Work instruction A – Retype part of the passage below on the Hardman incident, starting at the words "In Ms Oakeshott’s" and ending after the words "apparently since apologised.".
Work instruction B – Summarize the passage below on the Hardman incident in two sentences.

Passage shown –
---*---

In Ms Oakeshott’s column, “Strong women don’t need to whine about sexists calling us totty,’ for the Daily Mail she said she was “amazed” by the way Hardman - a political lobbyist and assistant editor for The Spectator - handled the “trivial” incident.

Hardman told her near 70,000 followers on Twitter on Tuesday that she had reported an unnamed MP, who when opening a conversation with her said he “wanted to talk to the totty”, to the Whip. Hardman said she decided to tweet about it as a warning to the “small number of other MPs who also behave like this to know that it’s not on either” and to take a stand for other female political journalists subject to sexism. The MP has apparently since apologised.

However, Oakeshott, who co-wrote the infamous unauthorised biography of David Cameron ‘Call Me Dave’ last year, said Hardman does not speak for her and suggested she could have handled the incident differently instead of going public on Twitter as well as reporting the MP, which she likened to “telling the teacher”.

“The trouble is, at best, her reaction looks humourless. At worst, it looks attention-seeking and I know she is not like that,” Oakeshott wrote while also appearing to defend the MP who she said probably “meant it as a light-hearted compliment to Hardman, rather than a slight to her impressive professional credentials”.

---*---

Data for analysis –
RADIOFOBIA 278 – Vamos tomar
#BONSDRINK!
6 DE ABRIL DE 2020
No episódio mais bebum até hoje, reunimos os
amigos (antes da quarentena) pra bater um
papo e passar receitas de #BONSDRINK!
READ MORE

---*---

Task response A –
In Ms Oakeshott’s column, “Strong women don’t need to whine about sexists calling us totty,’ for the Daily Mail she said she was “amazed” by the way Hardman - a political lobbyist and assistant editor for The Spectator - handled the “trivial” incident.

Hardman told her near 70,000 followers on Twitter on Tuesday that she had reported an unnamed MP, who when opening a conversation with her said he “wanted to talk to the totty”, to the Whip. Hardman said she decided to tweet about it as a warning to the “small number of other MPs who also behave like this to know that it’s not on either” and to take a stand for other female political journalists subject to sexism. The MP has apparently since apologised.

Task response B – Hardman told her Twitter followers that she had reported to the Whip an unnamed MP who said he "wanted to talk to the totty," as a warning to other MPs and a stand for other female political journalists, and the MP has apparently since apologized. In a Daily Mail column, Oakeshott called the incident trivial, said Hardman does not speak for her, suggested she could have handled it without going public, and wrote that her reaction looked humorless at best and attention-seeking at worst.